REC facilities will accept a variety of feedstock including:

  • Paper, cardboard, cellulose

  • Waste plastics

  • Separated Municipal Solid Waste (MSW)

  • Waste oil

  • Sawdust or wood waste

  • Mesquite, cedar, lawn trimmings

  • Dried manure and sewage

  • Straw, agricultural waste

REC's ability to convert this variety of feedstock into distinct energy and industrial products — recycled naphtha, diesel fuel, carbon dioxide and activated carbon — offers flexibility to sustain production, adapt to market pressures and optimize output to meet consumer demand as no other waste–to–energy facility currently does.

Flexible Fuel
REC’s technology produces liquid products in the middle distillate range as shown in the graphic. REC can make products such as diesel fuel, kerosene, and naphtha.

 

The feedstock used during conversion determines if the finished product is a petroleum-based fuel or a biofuel.

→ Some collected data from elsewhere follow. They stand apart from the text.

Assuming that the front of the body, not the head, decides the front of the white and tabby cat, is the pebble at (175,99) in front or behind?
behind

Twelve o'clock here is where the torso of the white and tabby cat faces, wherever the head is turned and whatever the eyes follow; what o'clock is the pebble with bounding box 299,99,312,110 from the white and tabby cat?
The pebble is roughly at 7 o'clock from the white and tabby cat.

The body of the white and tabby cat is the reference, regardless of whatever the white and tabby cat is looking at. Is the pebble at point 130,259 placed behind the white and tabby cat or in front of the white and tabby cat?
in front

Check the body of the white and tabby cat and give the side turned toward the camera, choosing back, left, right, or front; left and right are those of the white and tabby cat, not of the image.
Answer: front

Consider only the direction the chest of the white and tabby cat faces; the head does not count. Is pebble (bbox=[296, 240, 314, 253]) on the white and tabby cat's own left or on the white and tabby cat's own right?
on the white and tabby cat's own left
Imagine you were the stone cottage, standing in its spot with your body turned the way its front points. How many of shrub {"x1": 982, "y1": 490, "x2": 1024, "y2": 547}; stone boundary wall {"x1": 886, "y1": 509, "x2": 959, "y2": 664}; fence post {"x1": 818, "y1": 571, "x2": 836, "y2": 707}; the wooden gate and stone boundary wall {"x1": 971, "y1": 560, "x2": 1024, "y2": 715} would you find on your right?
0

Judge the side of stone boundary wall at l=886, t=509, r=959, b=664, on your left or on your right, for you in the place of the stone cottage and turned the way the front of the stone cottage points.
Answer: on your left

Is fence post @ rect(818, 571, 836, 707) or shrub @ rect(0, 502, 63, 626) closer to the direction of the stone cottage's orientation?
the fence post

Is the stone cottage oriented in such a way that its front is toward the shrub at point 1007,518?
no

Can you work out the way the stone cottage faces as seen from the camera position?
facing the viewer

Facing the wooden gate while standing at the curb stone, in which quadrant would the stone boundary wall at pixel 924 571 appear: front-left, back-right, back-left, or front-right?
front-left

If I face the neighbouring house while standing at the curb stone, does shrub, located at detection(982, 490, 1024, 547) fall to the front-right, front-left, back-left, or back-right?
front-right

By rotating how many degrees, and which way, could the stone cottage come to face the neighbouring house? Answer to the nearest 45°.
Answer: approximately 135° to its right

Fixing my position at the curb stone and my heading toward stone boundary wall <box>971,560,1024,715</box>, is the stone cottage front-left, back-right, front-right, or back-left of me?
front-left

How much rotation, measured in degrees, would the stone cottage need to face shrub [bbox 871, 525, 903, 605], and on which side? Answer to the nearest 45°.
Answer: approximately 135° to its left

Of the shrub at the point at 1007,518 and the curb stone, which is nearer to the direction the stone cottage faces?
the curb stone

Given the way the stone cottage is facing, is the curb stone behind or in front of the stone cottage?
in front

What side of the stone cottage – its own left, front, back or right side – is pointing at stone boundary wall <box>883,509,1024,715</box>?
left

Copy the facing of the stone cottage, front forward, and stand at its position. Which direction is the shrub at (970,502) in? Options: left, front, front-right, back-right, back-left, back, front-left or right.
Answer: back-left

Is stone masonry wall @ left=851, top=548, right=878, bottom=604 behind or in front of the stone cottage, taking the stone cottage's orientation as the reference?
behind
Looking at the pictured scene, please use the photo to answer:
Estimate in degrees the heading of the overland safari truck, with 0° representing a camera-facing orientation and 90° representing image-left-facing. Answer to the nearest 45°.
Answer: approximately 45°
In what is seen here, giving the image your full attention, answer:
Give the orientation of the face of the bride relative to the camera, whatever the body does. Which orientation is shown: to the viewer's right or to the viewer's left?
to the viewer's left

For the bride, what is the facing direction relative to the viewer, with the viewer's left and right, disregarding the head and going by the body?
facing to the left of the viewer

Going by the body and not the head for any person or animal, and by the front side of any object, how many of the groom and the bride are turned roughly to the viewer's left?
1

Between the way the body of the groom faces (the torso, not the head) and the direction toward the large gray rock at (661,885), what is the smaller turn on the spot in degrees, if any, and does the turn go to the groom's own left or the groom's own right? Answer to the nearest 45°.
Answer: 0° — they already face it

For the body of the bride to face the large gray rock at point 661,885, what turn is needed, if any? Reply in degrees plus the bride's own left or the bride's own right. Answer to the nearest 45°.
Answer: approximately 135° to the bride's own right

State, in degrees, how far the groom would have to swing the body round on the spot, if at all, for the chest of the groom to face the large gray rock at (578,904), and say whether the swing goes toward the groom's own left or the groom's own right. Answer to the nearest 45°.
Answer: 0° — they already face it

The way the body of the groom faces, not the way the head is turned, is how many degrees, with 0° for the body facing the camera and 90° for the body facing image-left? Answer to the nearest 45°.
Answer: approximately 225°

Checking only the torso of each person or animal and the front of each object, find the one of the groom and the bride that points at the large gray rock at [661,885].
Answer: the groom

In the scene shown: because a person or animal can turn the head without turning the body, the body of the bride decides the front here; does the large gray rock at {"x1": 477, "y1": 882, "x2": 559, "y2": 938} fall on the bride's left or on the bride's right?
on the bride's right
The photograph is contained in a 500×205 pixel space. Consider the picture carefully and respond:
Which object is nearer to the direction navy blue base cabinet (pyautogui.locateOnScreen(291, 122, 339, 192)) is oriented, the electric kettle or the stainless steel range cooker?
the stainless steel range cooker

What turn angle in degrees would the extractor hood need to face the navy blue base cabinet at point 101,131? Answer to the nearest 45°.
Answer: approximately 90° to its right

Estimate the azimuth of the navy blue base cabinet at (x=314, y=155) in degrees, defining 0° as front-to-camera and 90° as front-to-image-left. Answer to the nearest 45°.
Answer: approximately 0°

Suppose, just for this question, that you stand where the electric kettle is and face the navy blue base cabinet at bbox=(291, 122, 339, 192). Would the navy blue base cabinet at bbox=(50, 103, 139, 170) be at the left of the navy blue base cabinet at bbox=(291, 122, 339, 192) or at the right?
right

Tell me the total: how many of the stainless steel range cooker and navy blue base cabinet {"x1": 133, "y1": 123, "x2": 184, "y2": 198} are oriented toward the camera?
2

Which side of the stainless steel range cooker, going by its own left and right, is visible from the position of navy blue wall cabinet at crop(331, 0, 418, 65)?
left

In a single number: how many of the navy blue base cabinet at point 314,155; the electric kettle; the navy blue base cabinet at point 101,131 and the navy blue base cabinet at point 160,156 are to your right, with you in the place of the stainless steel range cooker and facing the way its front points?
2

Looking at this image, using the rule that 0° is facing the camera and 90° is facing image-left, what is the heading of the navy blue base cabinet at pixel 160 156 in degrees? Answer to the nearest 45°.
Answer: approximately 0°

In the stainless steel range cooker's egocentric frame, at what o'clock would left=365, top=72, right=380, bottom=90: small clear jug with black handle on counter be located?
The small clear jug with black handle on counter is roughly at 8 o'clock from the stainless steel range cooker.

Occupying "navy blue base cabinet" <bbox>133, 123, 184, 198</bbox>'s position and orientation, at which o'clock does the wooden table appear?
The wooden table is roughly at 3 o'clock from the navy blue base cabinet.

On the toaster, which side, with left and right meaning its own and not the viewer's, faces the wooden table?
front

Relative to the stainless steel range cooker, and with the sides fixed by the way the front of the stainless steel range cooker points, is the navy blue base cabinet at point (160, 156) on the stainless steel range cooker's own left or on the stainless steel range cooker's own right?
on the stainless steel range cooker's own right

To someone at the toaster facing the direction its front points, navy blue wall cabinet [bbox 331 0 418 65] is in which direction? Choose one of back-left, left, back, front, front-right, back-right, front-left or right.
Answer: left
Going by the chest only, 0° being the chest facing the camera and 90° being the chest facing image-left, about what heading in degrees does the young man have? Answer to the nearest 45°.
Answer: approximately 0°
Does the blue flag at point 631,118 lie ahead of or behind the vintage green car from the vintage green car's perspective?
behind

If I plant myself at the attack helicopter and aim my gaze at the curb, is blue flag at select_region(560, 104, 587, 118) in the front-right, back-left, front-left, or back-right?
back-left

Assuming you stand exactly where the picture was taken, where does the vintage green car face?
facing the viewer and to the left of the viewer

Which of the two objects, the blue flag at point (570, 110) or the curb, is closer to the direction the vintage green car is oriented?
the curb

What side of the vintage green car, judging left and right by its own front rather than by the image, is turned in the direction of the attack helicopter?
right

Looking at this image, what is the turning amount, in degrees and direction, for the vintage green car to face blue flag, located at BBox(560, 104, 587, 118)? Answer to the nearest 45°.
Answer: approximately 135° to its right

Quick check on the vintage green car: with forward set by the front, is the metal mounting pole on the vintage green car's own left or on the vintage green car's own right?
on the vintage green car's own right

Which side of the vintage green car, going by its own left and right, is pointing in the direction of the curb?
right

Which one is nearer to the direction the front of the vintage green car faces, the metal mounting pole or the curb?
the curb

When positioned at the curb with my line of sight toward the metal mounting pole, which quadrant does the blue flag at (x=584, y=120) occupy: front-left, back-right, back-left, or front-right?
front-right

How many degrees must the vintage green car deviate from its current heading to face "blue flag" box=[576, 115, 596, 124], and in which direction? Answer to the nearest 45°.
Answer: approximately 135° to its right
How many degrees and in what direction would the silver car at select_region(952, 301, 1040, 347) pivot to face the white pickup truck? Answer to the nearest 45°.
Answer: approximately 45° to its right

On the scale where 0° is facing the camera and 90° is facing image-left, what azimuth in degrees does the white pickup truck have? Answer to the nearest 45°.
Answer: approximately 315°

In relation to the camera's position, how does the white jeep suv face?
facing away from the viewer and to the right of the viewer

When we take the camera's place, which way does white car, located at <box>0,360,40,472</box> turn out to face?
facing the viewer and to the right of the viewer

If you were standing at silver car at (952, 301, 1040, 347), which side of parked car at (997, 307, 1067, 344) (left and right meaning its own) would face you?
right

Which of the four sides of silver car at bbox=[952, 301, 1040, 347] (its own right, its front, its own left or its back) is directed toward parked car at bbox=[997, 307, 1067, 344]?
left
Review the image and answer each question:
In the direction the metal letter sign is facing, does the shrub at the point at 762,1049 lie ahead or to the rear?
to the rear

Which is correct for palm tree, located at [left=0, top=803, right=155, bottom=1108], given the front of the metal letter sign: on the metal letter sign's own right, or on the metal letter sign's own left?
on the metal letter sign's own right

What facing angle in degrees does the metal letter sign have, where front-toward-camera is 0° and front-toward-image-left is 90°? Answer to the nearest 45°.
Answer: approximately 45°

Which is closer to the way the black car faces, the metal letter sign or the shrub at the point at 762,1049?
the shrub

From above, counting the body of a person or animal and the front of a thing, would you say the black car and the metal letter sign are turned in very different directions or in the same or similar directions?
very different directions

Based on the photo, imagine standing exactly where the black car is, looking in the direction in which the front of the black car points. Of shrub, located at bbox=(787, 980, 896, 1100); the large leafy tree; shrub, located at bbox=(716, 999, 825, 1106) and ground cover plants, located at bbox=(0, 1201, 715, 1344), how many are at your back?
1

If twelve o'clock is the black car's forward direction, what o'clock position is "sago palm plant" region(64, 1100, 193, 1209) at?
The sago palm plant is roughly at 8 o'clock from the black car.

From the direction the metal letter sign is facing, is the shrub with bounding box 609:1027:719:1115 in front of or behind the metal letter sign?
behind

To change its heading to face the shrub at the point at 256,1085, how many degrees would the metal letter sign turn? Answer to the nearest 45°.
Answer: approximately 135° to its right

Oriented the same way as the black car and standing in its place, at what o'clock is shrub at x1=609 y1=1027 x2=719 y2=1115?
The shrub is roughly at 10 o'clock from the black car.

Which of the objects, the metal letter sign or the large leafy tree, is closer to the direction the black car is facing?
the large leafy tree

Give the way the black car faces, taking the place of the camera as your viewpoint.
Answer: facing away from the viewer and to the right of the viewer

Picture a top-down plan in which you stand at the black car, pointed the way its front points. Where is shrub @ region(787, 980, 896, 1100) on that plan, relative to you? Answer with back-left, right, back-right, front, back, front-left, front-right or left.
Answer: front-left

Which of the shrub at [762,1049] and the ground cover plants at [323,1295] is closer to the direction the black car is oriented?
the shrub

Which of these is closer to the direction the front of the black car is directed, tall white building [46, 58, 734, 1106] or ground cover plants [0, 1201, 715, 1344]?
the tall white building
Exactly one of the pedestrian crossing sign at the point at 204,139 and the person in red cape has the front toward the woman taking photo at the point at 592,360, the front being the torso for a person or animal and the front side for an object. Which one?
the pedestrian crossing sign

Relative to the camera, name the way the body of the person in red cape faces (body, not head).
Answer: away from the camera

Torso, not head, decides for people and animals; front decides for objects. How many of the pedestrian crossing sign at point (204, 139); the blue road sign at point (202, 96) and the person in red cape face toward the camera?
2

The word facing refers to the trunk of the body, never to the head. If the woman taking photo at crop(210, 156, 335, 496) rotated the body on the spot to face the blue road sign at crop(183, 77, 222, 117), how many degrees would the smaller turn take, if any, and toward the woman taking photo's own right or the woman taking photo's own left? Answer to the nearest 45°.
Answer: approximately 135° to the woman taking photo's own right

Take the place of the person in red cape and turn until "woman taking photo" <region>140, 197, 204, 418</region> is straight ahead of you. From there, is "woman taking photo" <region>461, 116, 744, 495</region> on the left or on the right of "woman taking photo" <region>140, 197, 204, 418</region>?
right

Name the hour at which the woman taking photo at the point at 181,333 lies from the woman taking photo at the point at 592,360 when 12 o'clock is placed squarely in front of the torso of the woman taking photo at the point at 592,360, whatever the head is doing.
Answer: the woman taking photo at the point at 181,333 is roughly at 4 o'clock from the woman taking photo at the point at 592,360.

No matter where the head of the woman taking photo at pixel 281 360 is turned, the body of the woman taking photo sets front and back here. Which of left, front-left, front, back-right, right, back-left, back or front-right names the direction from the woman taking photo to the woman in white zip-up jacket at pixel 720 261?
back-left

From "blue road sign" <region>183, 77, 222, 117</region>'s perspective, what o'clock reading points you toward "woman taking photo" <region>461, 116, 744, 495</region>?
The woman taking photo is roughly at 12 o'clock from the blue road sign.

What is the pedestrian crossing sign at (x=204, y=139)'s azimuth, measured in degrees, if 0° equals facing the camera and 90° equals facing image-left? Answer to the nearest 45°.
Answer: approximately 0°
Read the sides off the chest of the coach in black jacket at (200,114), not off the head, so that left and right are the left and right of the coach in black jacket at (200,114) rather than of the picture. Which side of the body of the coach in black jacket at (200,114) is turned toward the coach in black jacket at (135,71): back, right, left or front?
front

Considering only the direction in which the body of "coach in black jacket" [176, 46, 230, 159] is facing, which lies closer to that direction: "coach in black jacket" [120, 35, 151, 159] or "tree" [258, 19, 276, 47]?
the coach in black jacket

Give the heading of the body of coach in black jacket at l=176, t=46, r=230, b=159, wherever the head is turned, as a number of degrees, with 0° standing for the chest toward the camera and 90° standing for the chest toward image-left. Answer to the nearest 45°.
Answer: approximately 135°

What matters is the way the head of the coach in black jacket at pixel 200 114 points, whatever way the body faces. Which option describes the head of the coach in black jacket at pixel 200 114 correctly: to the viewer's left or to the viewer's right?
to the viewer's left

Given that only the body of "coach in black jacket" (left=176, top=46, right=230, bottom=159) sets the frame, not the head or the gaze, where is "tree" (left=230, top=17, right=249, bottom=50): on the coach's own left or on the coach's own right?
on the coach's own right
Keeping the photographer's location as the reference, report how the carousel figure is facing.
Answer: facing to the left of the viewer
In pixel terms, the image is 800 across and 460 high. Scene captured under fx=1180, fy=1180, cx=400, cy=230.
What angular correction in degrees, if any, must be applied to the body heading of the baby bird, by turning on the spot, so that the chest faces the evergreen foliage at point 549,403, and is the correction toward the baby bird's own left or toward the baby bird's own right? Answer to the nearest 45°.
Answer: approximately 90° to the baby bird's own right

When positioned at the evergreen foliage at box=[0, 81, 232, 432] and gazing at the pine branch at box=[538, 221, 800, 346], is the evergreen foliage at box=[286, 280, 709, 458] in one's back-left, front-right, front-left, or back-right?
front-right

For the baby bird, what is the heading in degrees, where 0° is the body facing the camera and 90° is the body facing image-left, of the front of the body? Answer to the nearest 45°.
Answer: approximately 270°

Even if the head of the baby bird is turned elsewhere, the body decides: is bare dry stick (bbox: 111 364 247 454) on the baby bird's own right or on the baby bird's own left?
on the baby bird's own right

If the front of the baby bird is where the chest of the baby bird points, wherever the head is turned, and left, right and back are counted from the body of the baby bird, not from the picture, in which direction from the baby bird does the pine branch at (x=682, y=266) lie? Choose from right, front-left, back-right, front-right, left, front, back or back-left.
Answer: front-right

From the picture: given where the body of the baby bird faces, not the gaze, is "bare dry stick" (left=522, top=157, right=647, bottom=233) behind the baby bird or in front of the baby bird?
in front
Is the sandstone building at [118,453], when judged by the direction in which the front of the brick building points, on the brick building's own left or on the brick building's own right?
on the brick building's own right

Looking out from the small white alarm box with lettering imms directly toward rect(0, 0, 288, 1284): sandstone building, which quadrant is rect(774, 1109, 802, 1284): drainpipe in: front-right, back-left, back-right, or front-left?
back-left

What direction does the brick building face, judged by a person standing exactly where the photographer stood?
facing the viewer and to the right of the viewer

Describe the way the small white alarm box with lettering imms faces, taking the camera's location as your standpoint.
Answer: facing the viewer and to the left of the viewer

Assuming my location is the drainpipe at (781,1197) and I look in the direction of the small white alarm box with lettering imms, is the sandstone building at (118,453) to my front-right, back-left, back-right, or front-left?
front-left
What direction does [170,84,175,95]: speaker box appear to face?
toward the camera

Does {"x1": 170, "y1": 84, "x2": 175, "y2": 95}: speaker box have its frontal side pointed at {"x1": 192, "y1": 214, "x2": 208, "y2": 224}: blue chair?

Waste plastic as a feedstock originates from petroleum naphtha. If we choose to make a light middle distillate fuel or chemical from waste plastics, we might choose to recycle waste plastics back into naphtha. The naphtha that is produced from recycled plastics might be called "recycled naphtha".


If the feedstock comes from cellulosic materials such as sawdust or wood waste, then the end product would be called “renewable diesel fuel” because the feedstock is a renewable source. Or if we made naphtha from cellulose it might be called “bio naphtha”.